Finally, in relation to racial harassment. Are there any new measures? Yes; in the new Crime Bill there will be a measure making racial violence or racially motivated violence a specific offence and of course racial harassment is an offence now. Violence is an offence now, but the idea of this is to give the power to the courts to increase the penalties if it is done in a racially motivated way in order to provide a proper deterrent for people. And again I think it is simply part of a decent and civilised society that people whatever their ethnic background should be able to live in peace and harmony together. I don't pretend that it puts that right over night or even puts it right at all but it does send a very clear signal that this is behaviour that we will not tolerate and that it will lead to a severe penalty.
Question: Prime Minister, just perhaps to endorse your remarks on witness intimidation. It is a real problem. It's a problem with three tiers: the very serious criminality when people's lives are in danger; and at a lower level of harassment and then at another level which is a perception that if people feel they can't give evidence or they can't tell the police and they can't make statements, then they simply won't and the whole system breaks down. Could I, Prime Minister, comment on a local scheme which I think has great national initiative and it is the Victim Support Scheme and the police together here in Worcester together with local businesses have acquired some pagers. When people go to the crown court to give evidence instead of sitting in the court room looking at the defendants and getting the sort of stares that can put people off, they are given a pager and can go off and do some shopping, have a cup of coffee. And when it is time to come and give evidence they are paged and they come and give evidence. That sort of scheme I think has a great deal of advantages and attraction to it.
Prime Minister: Sounds like a very good idea, very simple. Are there any police offices here actually, who know of cases of intimidation and harassment of witnesses? This has been a big problem, hasn't it?

• _Given records_:
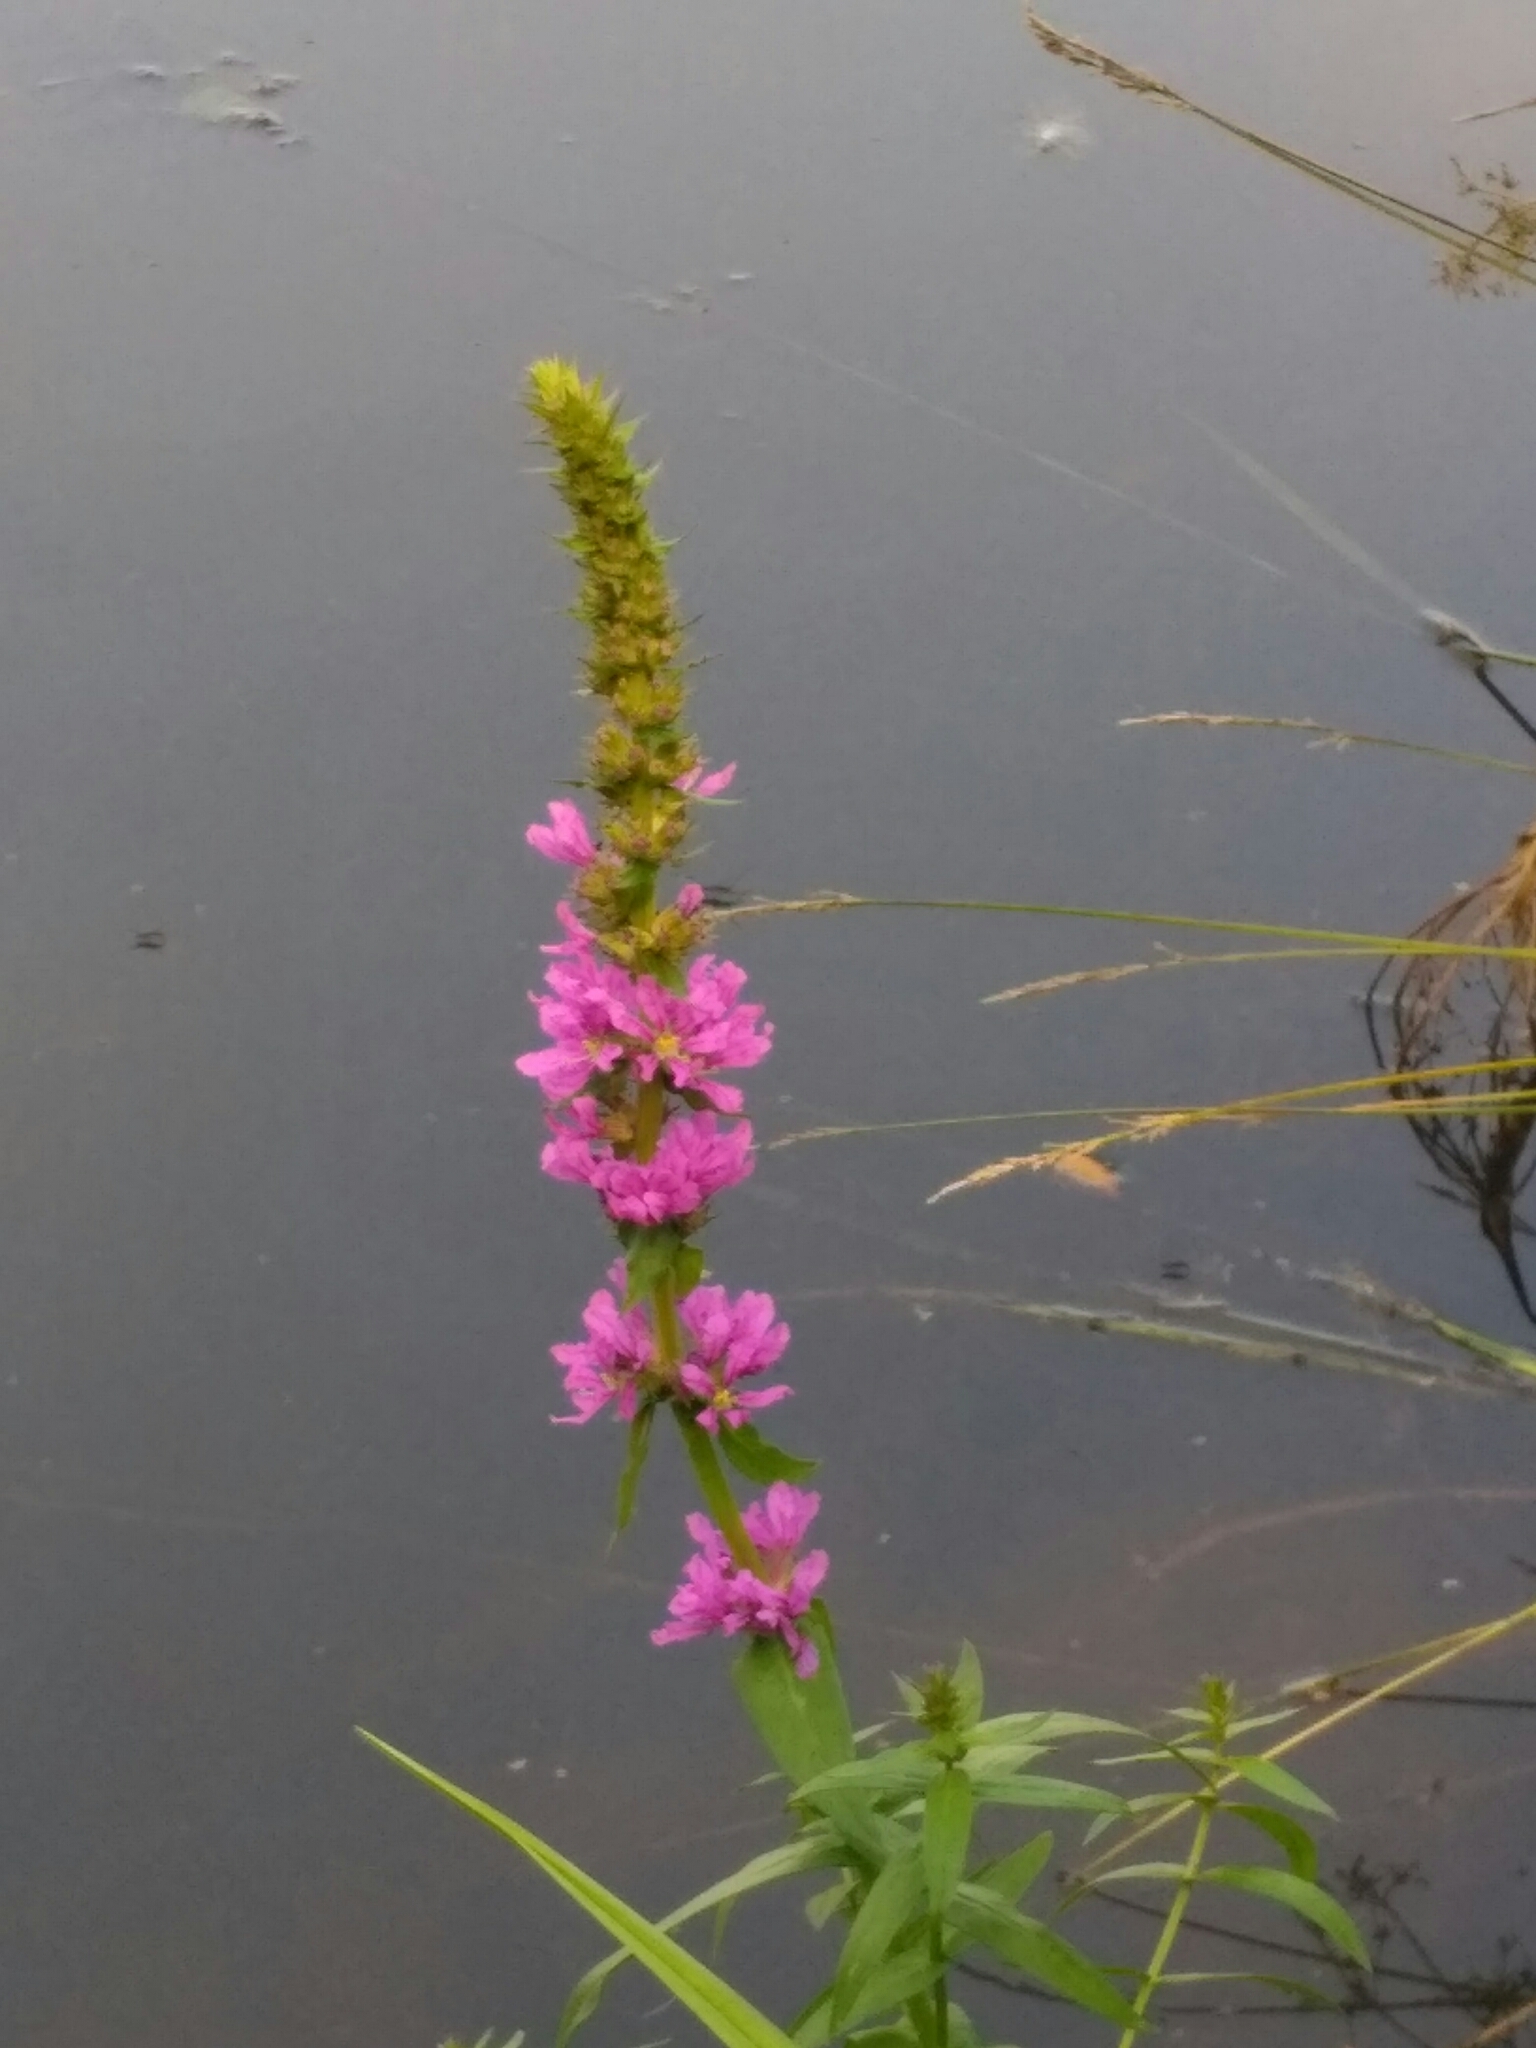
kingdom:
---
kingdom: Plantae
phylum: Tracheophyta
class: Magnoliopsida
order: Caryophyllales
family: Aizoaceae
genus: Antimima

• _Goals_:
[A] In the transcript on crime and witness intimidation, what are people given when they go to the crown court to give evidence under the Worcester scheme?
[B] Proceed with the transcript on crime and witness intimidation, continuing from its last line.

• _Final results_:
[A] A pager.

[B]
Question: Yes the problem with witness intimidation is increasing and in my own division over the last 12 months we have had to re-locate three individuals who have been associated with serious trials. That is an increasing problem to us. I would welcome your views really, on whether or not monies could be made available maybe through the central Treasury. If funds could be made available perhaps on a regional basis which could be drawn upon by Social Services, housing and the police perhaps in a multi-agency way which could then be utilised to provide better support for witnesses that are being intimidated.
Prime Minister: When you say that you relocated people were these people that were victims of crime or witnesses in serious court cases?
Question: Both, one victim and two witnesses in a very serious case had to be relocated.
Prime Minister: Well I will certainly look at the point that you made. This is the sequestration of assets from the proceeds of crime you mean and pushing that back into the system in order to help with this. I wouldn't like to give you an answer off the top of my head but I will certainly look at that carefully. It's interesting.
Question: I would like to ask your opinion on whether you think the House of Lords should have the power to alter sentencing after the conviction?
Question: Prime Minister, many of the sanctions already available to youth court magistrates are unsatisfactory. We feel there are insufficient sanctions available for breeches of bail conditions. At present we cannot deal effectively with breeches of parental bindovers. Supervision orders ordered by the courts are not supervised because of lack of resources. We hope that future legislation will be very carefully though through so that it can be effectively put into practice.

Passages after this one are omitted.